Taking the line with "wrist: (515, 421)" as the first and the line with "middle dip: (267, 360)" as the last, set down exactly every line in that range from the entries below, and no more.
[[ Data extract, beginning ]]
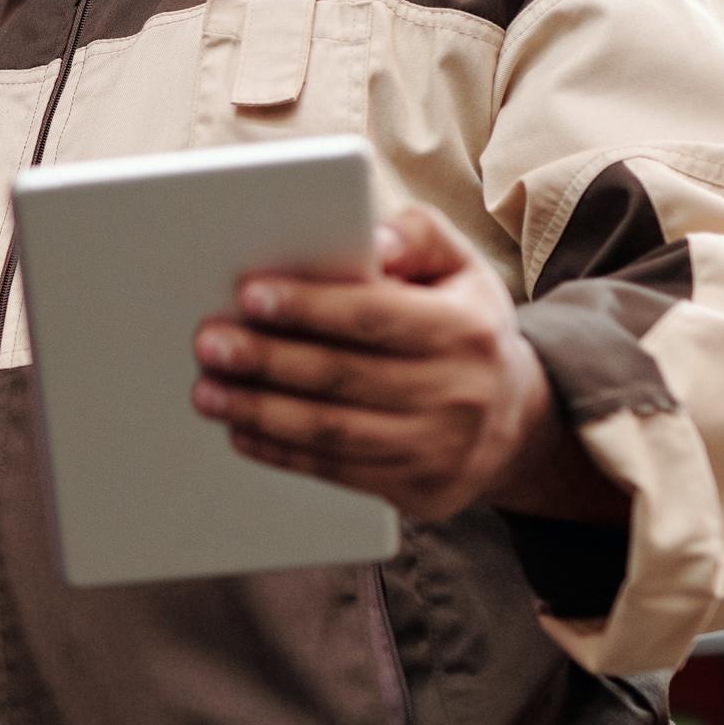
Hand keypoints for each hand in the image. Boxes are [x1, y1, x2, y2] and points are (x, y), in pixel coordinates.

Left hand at [189, 204, 560, 523]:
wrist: (515, 421)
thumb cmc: (464, 328)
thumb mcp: (460, 269)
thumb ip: (418, 236)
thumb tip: (374, 239)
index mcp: (463, 328)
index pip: (375, 316)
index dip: (309, 307)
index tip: (249, 296)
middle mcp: (457, 391)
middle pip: (343, 376)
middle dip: (267, 360)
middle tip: (210, 344)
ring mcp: (438, 447)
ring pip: (333, 430)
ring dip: (260, 412)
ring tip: (208, 392)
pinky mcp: (417, 489)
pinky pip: (337, 471)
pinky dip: (281, 453)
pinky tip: (241, 431)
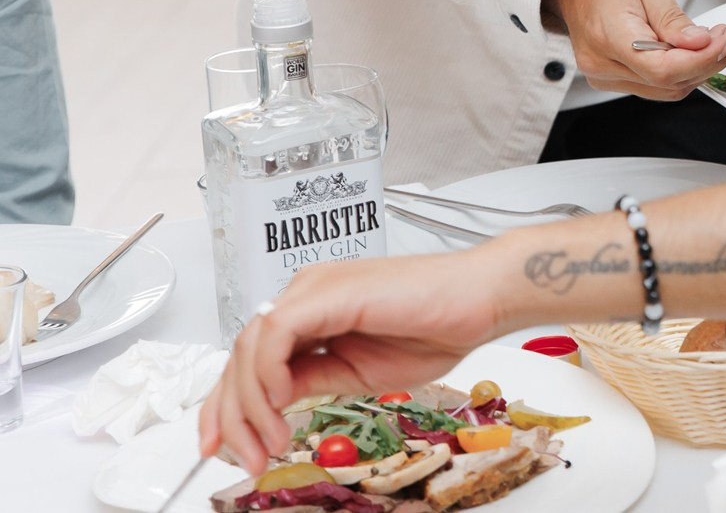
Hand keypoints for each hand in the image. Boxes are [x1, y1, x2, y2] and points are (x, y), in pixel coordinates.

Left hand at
[[ Data extract, end ]]
> Answer to this task:
wrist: (515, 421)
thumb cmc: (464, 328)
thumb mcp: (460, 269)
thumb ip: (418, 236)
thumb tip: (374, 239)
index mcp: (463, 328)
index pip: (375, 316)
index dip: (309, 307)
index tip: (249, 296)
middle mcp: (457, 391)
middle pip: (343, 376)
middle dip: (267, 360)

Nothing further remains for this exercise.